◆ **YOUR TASK**:
Though the records contain pictures, copy none of them; repeat exactly the lines from the one with "focal_35mm: 1210" to the end.

MATERIALS PROVIDED below:

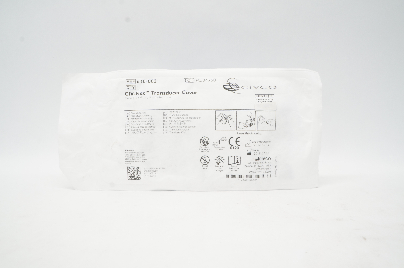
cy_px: 134
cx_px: 202
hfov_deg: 67.4
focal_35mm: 27
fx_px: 303
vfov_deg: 47.8
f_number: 11
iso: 800
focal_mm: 18
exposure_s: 1/20
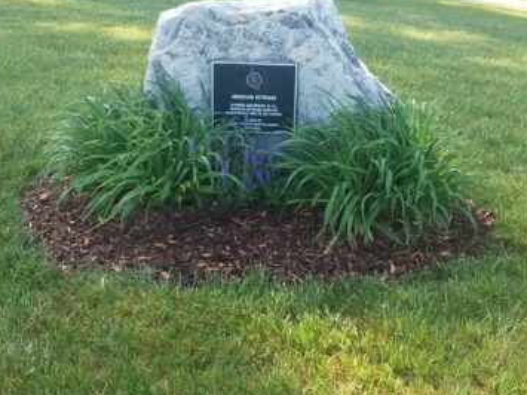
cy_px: 177
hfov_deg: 38.8
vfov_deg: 29.6
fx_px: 746
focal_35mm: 49
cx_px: 312
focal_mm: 2.47
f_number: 1.9
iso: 40
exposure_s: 1/164
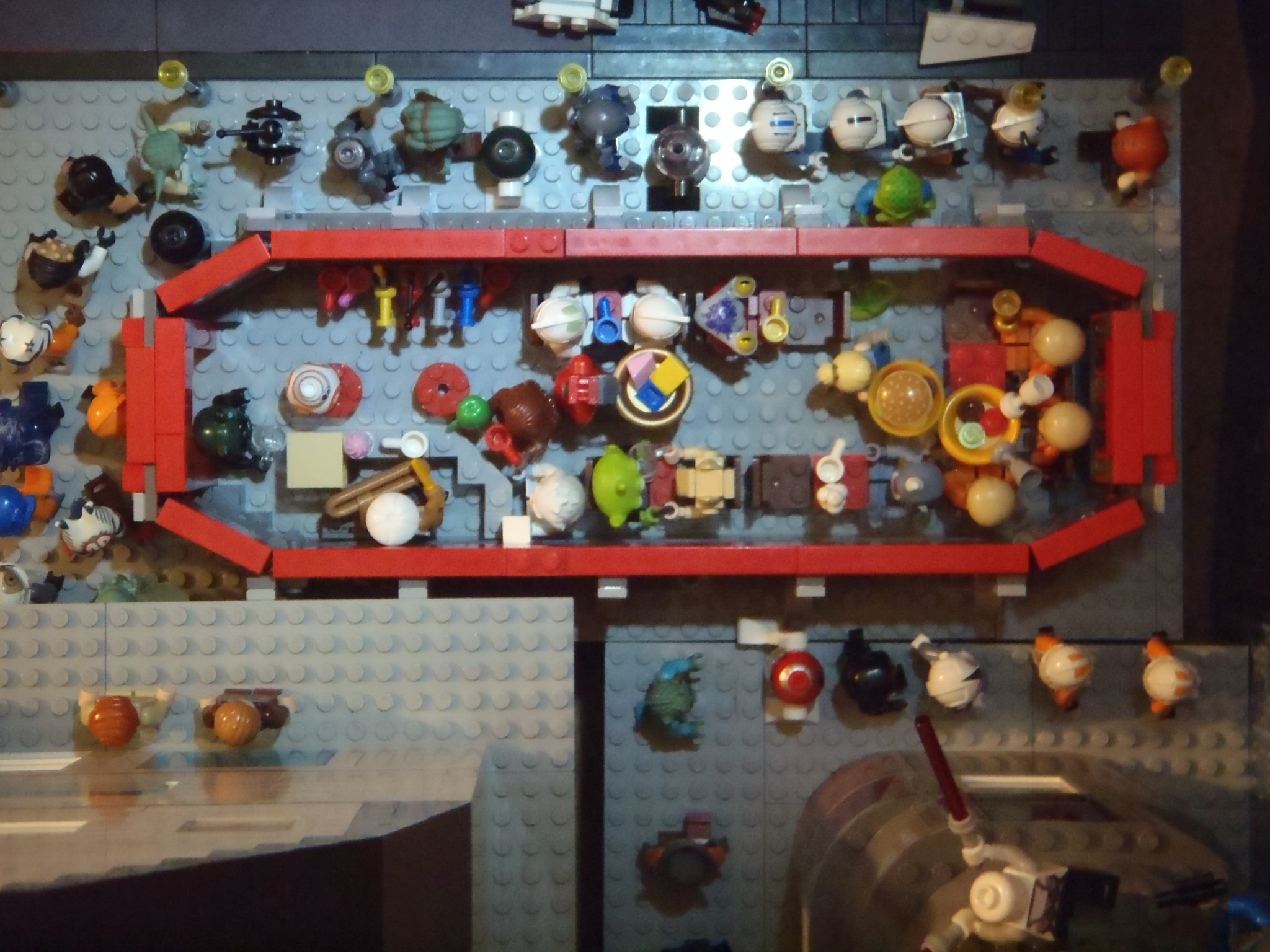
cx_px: 635
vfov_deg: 20.2
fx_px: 2678
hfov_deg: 26.7
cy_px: 476
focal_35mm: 73
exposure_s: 1/8
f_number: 4
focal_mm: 13.18
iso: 800
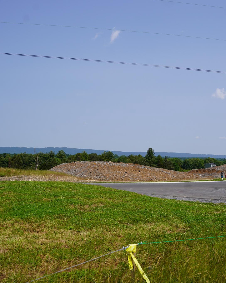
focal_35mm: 34
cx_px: 126
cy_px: 142
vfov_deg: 52.9
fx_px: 284
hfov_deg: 43.3
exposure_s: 1/800
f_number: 5
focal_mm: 24
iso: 100
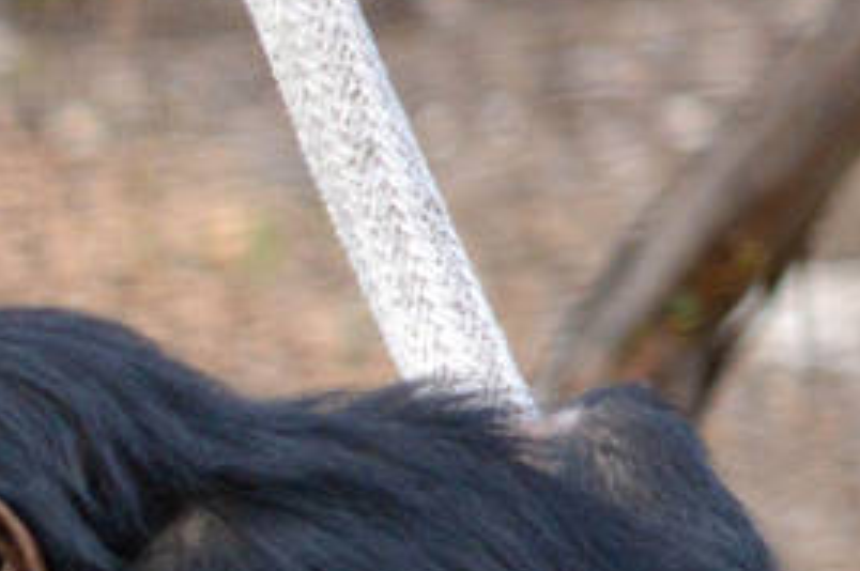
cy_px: 1402
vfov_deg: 1.1
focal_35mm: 1210
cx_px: -1341
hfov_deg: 1.7
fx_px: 28870
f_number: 4.8
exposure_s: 1/1600
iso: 800
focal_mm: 135
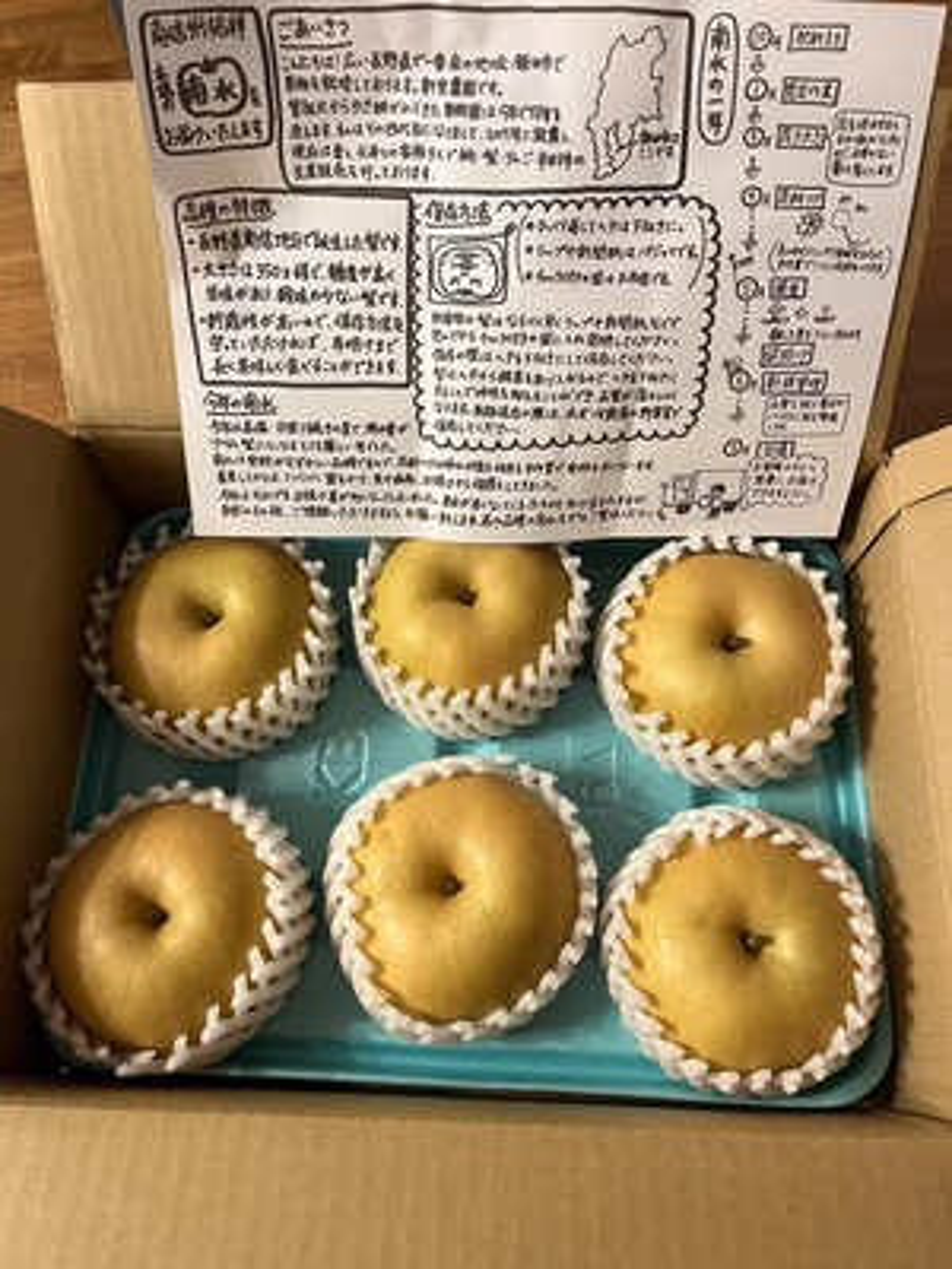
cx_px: 476
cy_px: 634
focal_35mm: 26
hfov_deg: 53.1
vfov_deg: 67.3
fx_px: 953
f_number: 1.6
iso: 250
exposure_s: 1/50
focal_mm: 5.1
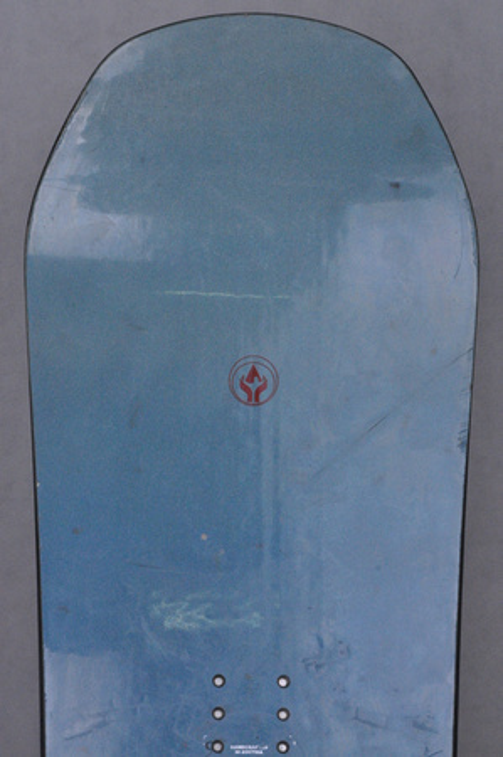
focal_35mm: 128
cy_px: 378
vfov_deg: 16.1
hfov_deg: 10.7
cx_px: 252
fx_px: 2678
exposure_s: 1/125
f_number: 13
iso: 3200
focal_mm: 85
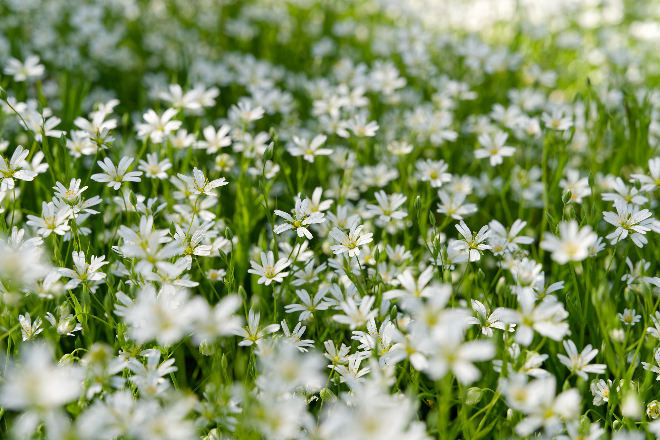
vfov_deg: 18.2
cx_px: 330
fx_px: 1375
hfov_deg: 27.0
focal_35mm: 75
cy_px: 220
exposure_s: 1/100
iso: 200
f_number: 7.1
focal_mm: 75
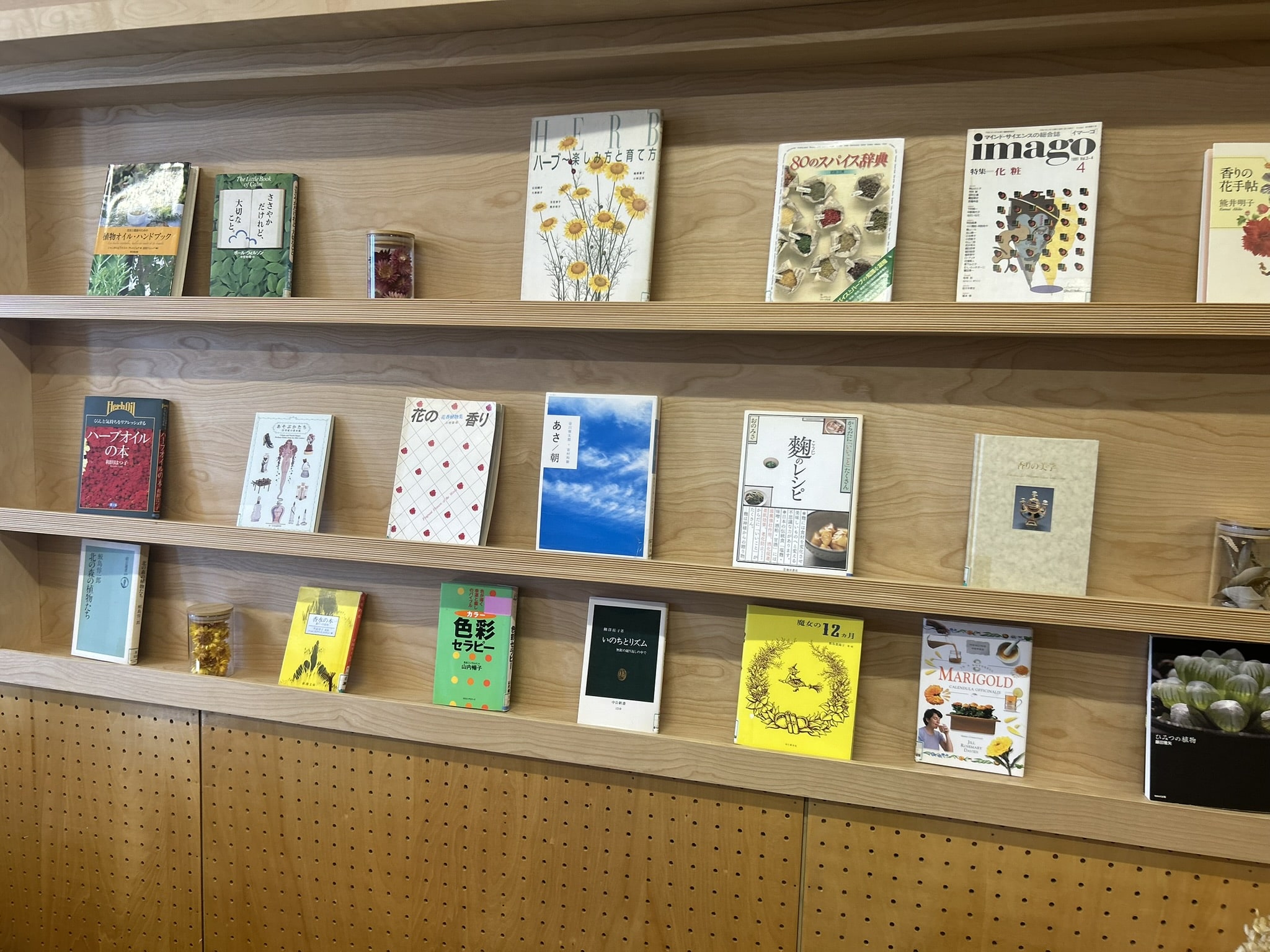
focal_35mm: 26
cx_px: 635
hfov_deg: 67.3
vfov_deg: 53.1
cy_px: 476
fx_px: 954
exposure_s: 1/100
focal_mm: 5.7
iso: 64
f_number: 1.5
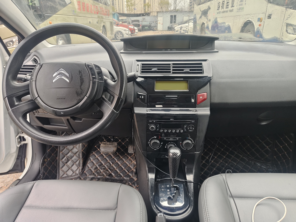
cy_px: 111
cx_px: 148
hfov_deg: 73.9
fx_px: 197
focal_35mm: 23
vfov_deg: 58.9
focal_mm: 5.56
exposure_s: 1/100
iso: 743
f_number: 1.88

End of MATERIALS PROVIDED.

◆ **RESULT OF THIS EXERCISE**:
focal_35mm: 1210
cx_px: -1341
hfov_deg: 1.7
fx_px: 28870
f_number: 4.8
exposure_s: 1/1600
iso: 800
focal_mm: 135
cx_px: 476
cy_px: 634
focal_35mm: 26
hfov_deg: 53.1
vfov_deg: 67.3
fx_px: 953
f_number: 1.6
iso: 250
exposure_s: 1/50
focal_mm: 5.1
focal_35mm: 128
cy_px: 378
vfov_deg: 16.1
hfov_deg: 10.7
cx_px: 252
fx_px: 2678
exposure_s: 1/125
f_number: 13
iso: 3200
focal_mm: 85
vfov_deg: 18.2
cx_px: 330
fx_px: 1375
hfov_deg: 27.0
focal_35mm: 75
cy_px: 220
exposure_s: 1/100
iso: 200
f_number: 7.1
focal_mm: 75
focal_35mm: 26
cx_px: 635
hfov_deg: 67.3
vfov_deg: 53.1
cy_px: 476
fx_px: 954
exposure_s: 1/100
focal_mm: 5.7
iso: 64
f_number: 1.5
cy_px: 111
cx_px: 148
hfov_deg: 73.9
fx_px: 197
focal_35mm: 23
vfov_deg: 58.9
focal_mm: 5.56
exposure_s: 1/100
iso: 743
f_number: 1.88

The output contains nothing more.